Tim Graul, a retired naval architect, said the extent of weed growth in the bay looks worse than when he moved to the area about 50 years ago.

“The bay was clear,” he said. “You can sail anywhere in the bay.”

Depending on the direction of the wind, Graul said the weeds in the bay can become impassable.

“My fear, gentlemen and ladies, [is that] if this is not corrected, Sturgeon Bay’s destination as a water-centric town will disappear,” he said.

Graul said something was causing the weeds in the bay to be “growing too prolifically.” If there is some sort of limitation that could be placed on the nutrients that flow into the bay – whether it is lawn feeding or otherwise – but there needs to be a more nuanced and in-depth study “, did he declare. “We need to have a better relationship or understanding with whoever regulates where and how weeds can be cut.”

This map shows the area where the Wisconsin Department of Natural Resources allows the harvesting of aquatic plants in Sturgeon Bay. Source: Town of Sturgeon Bay.

Harvest of aquatic plants 2022

Ryan Londo, the city’s harbor master, said 357 loads of aquatic plants were harvested from the bay this year in the two-month period of June and July, compared to 371 loads for the whole of 2021.

Based on a truckload of aquatic plants he weighed at 1,350 pounds, Londo said the total weight of the plants removed from the bay would be about 1.1 million pounds.

“We still have the whole month of August to go here,” he said. “We are starting to lose a few seasonal workers, but as we lose more, I get out on the water a little more.

Londo said he expects aquatic plant harvesting to continue this year in the bay for about a month to a month and a half.

Of the three operational combines, he said the most recent was received in 2018 and the other two were from 2001 and 1995. Londo said the engine had recently been replaced on the city shore conveyor and that there were two operational trucks used for transportation. plants.

weed harvest area

City Administrator Josh VanLieshout said there are about 116 acres in the bay where mechanical harvesting of aquatic plants is permitted under the permit the city has with the Wisconsin Department of Natural Resources. Approximately 64 acres, generally located at the mouth of Big Creek, are designated as no-harvest area. Aquatic plants cannot be harvested from the bay in areas outside the harvest zone.
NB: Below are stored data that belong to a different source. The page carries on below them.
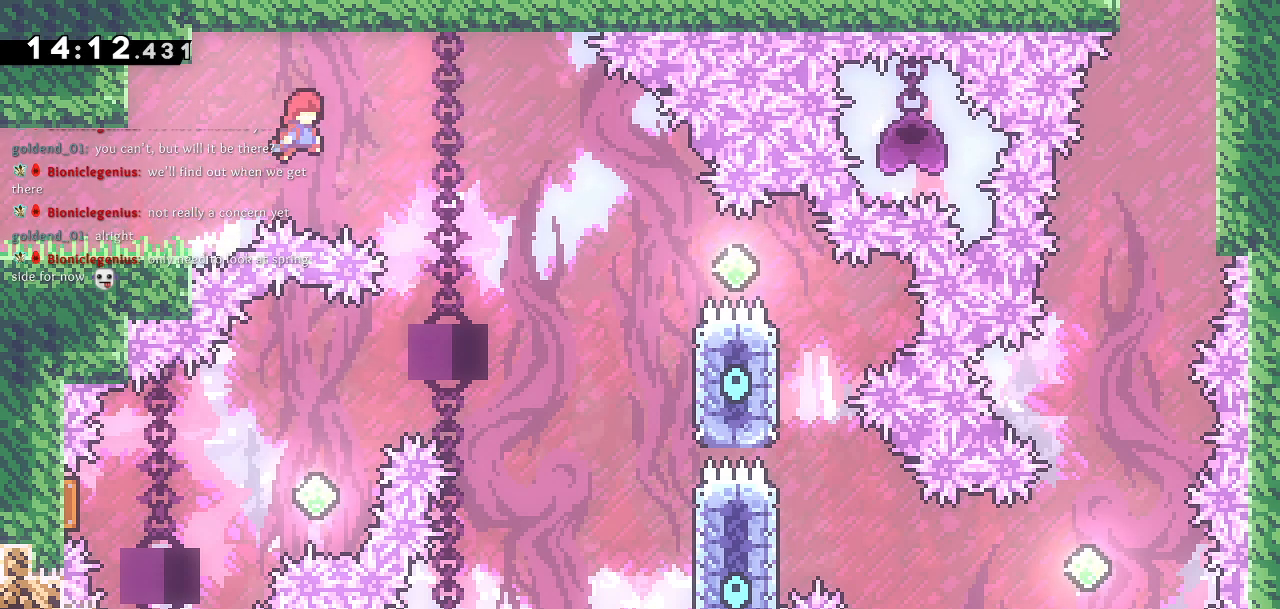
{"buttons": ["CROSS", "DPAD_RIGHT"], "left_stick": "center", "right_stick": "center", "events": []}
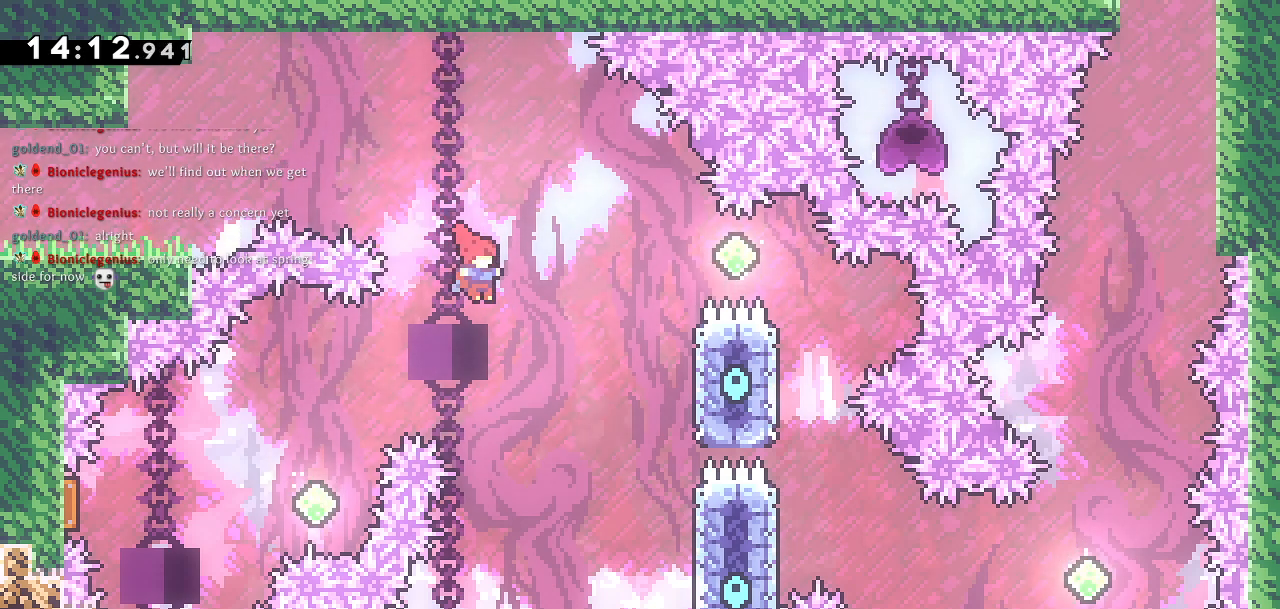
{"buttons": ["CROSS"], "left_stick": "center", "right_stick": "center", "events": [[483, "DPAD_RIGHT", "up"]]}
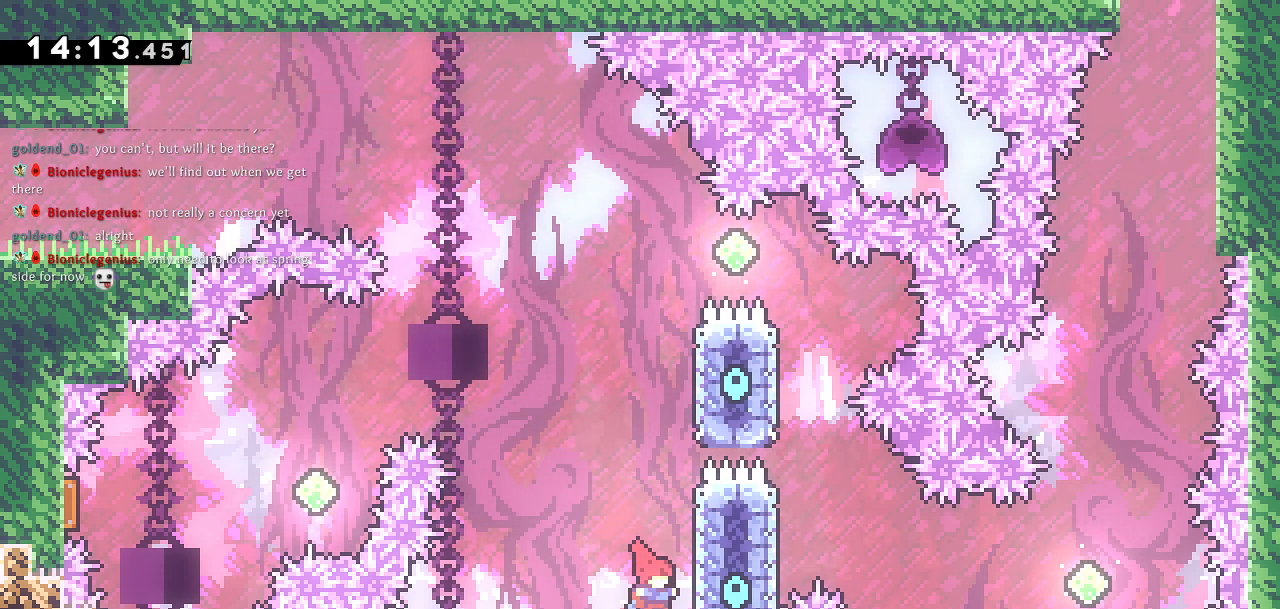
{"buttons": ["CROSS", "DPAD_UP", "DPAD_LEFT"], "left_stick": "center", "right_stick": "center", "events": [[17, "DPAD_UP", "down"], [50, "CROSS", "up"], [117, "SQUARE", "down"], [233, "DPAD_LEFT", "down"], [250, "CROSS", "down"], [250, "SQUARE", "up"]]}
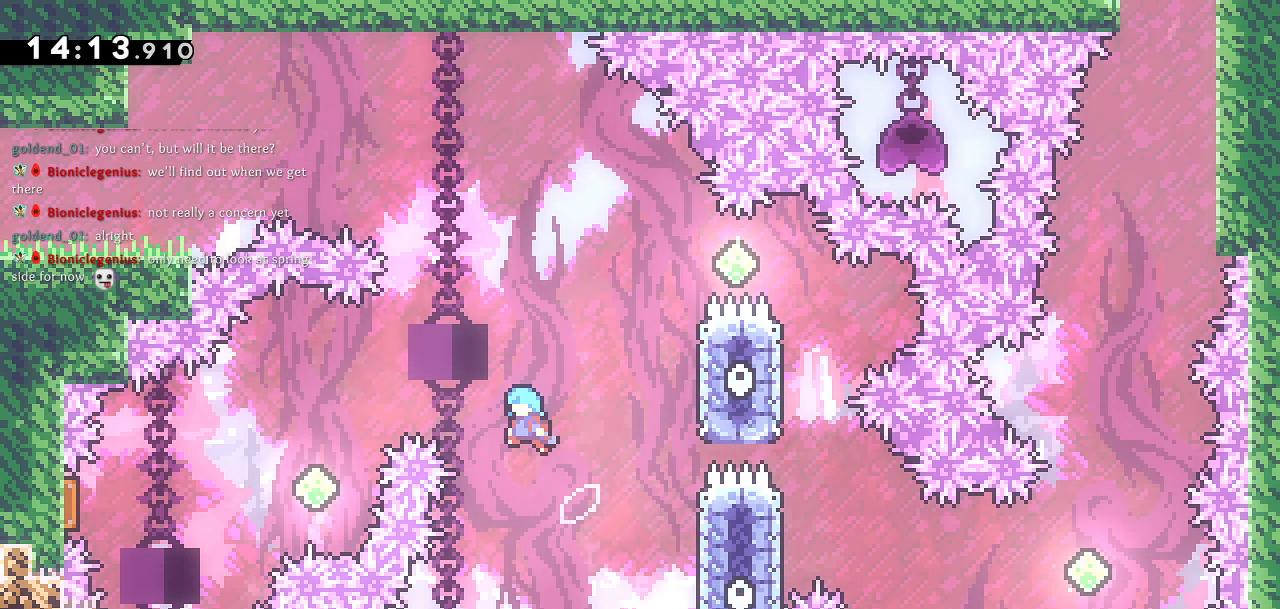
{"buttons": ["CROSS", "DPAD_UP", "DPAD_LEFT"], "left_stick": "center", "right_stick": "center", "events": []}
“At some point in the next couple of years the city will update our weed harvest management plan and then go through that process and effort with the regulatory agency, the DNR, again, and maybe review the [harvest] areas and no-harvest areas,” he said.

Due to permit regulations, VanLieshout said the city may not remove all of the weeds it sees impeding navigation in the bay.

“As frustrating as it sounds, that’s the nature of the beast,” he said. “Even if we could [remove aquatic plants in more areas of the bay]like ryan [Londo], [municipal services director] Mike [Barker] and others have pointed out, we just don’t have the machinery to accomplish that level of harvesting and collect that level of tonnage.

Mayor David Ward said the deepest the city is allowed to cut plants is three feet below the surface of the bay. In areas of the bay that are less than six feet deep, the town may only harvest halfway to the bottom of the bay, so “if you’re in a five-foot zone, you can’t go down only two and a half feet”. he said.

Ward said the personal watercraft operating in the bay helped pull weeds and float where they were causing problems.

The city will be getting a new aquatic weed handling conveyor this year, but it isn’t expected to arrive until October, when the weed harvest is complete for this year.

Budgeting for additional aquatic plant harvesting equipment will be difficult for next year, Ward said. That’s because the city has $18 million in net new construction that could generate about $8,000 in property tax revenue for every $1 million in new value — or $144,000 — but the new contract with the police officers will cost an additional $140,000.

“We will do what we can [to provide additional funding for aquatic-plant management]but it’s tight [in the budget]and with inflation, I don’t know,” he said.

Ward said the city’s harbor commission will look into the management of aquatic plants in the bay before the matter is referred to city council.